Problem to solve – Transcribe all the records with complete accuracy.

Stored data –
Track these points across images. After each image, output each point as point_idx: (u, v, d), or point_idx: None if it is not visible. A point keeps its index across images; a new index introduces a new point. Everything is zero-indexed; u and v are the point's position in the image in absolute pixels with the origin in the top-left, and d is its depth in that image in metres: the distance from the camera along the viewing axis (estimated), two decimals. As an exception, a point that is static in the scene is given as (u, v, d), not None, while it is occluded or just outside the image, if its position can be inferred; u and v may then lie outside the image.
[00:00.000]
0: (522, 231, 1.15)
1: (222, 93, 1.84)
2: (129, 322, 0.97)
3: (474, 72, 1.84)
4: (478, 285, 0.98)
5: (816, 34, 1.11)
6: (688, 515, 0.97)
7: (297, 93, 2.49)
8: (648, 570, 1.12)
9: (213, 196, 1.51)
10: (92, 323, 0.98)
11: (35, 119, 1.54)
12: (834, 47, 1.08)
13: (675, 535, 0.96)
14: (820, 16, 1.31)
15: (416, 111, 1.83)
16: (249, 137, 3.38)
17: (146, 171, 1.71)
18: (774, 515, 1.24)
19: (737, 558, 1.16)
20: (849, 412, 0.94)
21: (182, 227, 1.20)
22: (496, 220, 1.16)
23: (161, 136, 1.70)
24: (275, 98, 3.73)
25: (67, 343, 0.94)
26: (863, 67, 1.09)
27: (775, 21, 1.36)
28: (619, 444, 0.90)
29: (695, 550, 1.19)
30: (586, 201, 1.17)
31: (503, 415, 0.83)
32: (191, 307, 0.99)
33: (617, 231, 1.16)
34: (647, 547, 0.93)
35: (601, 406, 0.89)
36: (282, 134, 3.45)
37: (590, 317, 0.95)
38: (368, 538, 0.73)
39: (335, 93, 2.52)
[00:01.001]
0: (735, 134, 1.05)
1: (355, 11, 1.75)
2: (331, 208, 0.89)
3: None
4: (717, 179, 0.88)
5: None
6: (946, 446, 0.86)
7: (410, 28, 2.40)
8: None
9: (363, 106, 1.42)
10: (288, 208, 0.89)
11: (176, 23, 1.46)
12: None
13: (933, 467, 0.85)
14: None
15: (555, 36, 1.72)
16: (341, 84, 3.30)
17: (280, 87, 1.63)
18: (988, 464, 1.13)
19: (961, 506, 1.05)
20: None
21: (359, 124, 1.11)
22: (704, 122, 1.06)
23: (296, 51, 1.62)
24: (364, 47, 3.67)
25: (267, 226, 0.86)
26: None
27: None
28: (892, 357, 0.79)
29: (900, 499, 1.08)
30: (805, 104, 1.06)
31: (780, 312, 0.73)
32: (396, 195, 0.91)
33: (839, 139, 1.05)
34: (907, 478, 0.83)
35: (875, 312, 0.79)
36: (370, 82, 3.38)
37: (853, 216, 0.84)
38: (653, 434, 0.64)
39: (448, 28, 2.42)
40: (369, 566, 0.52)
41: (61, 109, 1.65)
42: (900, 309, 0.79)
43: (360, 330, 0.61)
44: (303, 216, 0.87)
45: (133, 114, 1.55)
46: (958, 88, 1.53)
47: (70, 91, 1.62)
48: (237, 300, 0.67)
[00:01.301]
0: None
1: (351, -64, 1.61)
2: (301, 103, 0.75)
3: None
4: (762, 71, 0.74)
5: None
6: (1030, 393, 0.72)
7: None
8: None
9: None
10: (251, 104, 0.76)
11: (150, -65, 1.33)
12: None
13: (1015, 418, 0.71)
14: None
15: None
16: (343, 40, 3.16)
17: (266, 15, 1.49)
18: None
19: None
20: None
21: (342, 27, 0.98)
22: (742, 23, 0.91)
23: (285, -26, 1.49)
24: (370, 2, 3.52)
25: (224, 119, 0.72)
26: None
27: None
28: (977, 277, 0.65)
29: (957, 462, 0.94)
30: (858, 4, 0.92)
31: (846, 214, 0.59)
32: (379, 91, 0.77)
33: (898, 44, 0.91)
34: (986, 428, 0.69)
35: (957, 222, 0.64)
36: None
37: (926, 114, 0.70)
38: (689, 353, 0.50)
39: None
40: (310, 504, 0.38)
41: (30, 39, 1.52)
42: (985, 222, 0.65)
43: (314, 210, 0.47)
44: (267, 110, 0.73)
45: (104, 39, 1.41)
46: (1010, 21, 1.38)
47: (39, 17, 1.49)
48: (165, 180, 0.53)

Expected answer –
Track these points across images. After each image, output each point as point_idx: (u, v, d), or point_idx: None if it is not visible. A point keeps its index across images; a new index introduces a new point. Everything is zero-indexed; u and v are the point's position in the image in absolute pixels with the origin in the top-left, and d is its depth in that image in metres: the distance from the camera along the viewing axis (estimated), two decimals. As an exception, a point that is static in the scene is given as (u, v, d), not None, while it is occluded or just outside the image, if its position can be inferred; u and v may then lie outside the image.
[00:00.000]
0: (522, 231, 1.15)
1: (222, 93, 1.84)
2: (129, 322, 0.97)
3: (474, 72, 1.84)
4: (478, 285, 0.98)
5: (816, 34, 1.11)
6: (688, 515, 0.97)
7: (297, 93, 2.49)
8: (648, 570, 1.12)
9: (213, 196, 1.51)
10: (92, 323, 0.98)
11: (35, 119, 1.54)
12: (834, 47, 1.08)
13: (675, 535, 0.96)
14: (820, 16, 1.31)
15: (416, 111, 1.83)
16: (249, 137, 3.38)
17: (146, 171, 1.71)
18: (774, 515, 1.24)
19: (737, 558, 1.16)
20: (849, 412, 0.94)
21: (182, 227, 1.20)
22: (496, 220, 1.16)
23: (161, 136, 1.70)
24: (275, 98, 3.73)
25: (67, 343, 0.94)
26: (863, 67, 1.09)
27: (775, 21, 1.36)
28: (619, 444, 0.90)
29: (695, 550, 1.19)
30: (586, 201, 1.17)
31: (503, 415, 0.83)
32: (191, 307, 0.99)
33: (617, 231, 1.16)
34: (647, 547, 0.93)
35: (601, 406, 0.89)
36: (282, 134, 3.45)
37: (590, 317, 0.95)
38: (368, 538, 0.73)
39: (335, 93, 2.52)
[00:01.001]
0: (735, 134, 1.05)
1: (355, 11, 1.75)
2: (331, 208, 0.89)
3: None
4: (717, 179, 0.88)
5: None
6: (946, 446, 0.86)
7: (410, 28, 2.40)
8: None
9: (363, 106, 1.42)
10: (288, 208, 0.89)
11: (176, 23, 1.46)
12: None
13: (933, 467, 0.85)
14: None
15: (555, 36, 1.72)
16: (341, 84, 3.30)
17: (280, 87, 1.63)
18: (988, 464, 1.13)
19: (961, 506, 1.05)
20: None
21: (359, 124, 1.11)
22: (704, 122, 1.06)
23: (296, 51, 1.62)
24: (364, 47, 3.67)
25: (267, 226, 0.86)
26: None
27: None
28: (892, 357, 0.79)
29: (900, 499, 1.08)
30: (805, 104, 1.06)
31: (780, 312, 0.73)
32: (396, 195, 0.91)
33: (839, 139, 1.05)
34: (907, 478, 0.83)
35: (875, 312, 0.79)
36: (370, 82, 3.38)
37: (853, 216, 0.84)
38: (653, 434, 0.64)
39: (448, 28, 2.42)
40: (369, 566, 0.52)
41: (61, 109, 1.65)
42: (900, 309, 0.79)
43: (360, 330, 0.61)
44: (303, 216, 0.87)
45: (133, 114, 1.55)
46: (958, 88, 1.53)
47: (70, 91, 1.62)
48: (237, 300, 0.67)
[00:01.301]
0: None
1: (351, -64, 1.61)
2: (301, 103, 0.75)
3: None
4: (762, 71, 0.74)
5: None
6: (1030, 393, 0.72)
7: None
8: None
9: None
10: (251, 104, 0.76)
11: (150, -65, 1.33)
12: None
13: (1015, 418, 0.71)
14: None
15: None
16: (343, 40, 3.16)
17: (266, 15, 1.49)
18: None
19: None
20: None
21: (342, 27, 0.98)
22: (742, 23, 0.91)
23: (285, -26, 1.49)
24: (370, 2, 3.52)
25: (224, 119, 0.72)
26: None
27: None
28: (977, 277, 0.65)
29: (957, 462, 0.94)
30: (858, 4, 0.92)
31: (846, 214, 0.59)
32: (379, 91, 0.77)
33: (898, 44, 0.91)
34: (986, 428, 0.69)
35: (957, 222, 0.64)
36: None
37: (926, 114, 0.70)
38: (689, 353, 0.50)
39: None
40: (310, 504, 0.38)
41: (30, 39, 1.52)
42: (985, 222, 0.65)
43: (314, 210, 0.47)
44: (267, 110, 0.73)
45: (104, 39, 1.41)
46: (1010, 21, 1.38)
47: (39, 17, 1.49)
48: (165, 180, 0.53)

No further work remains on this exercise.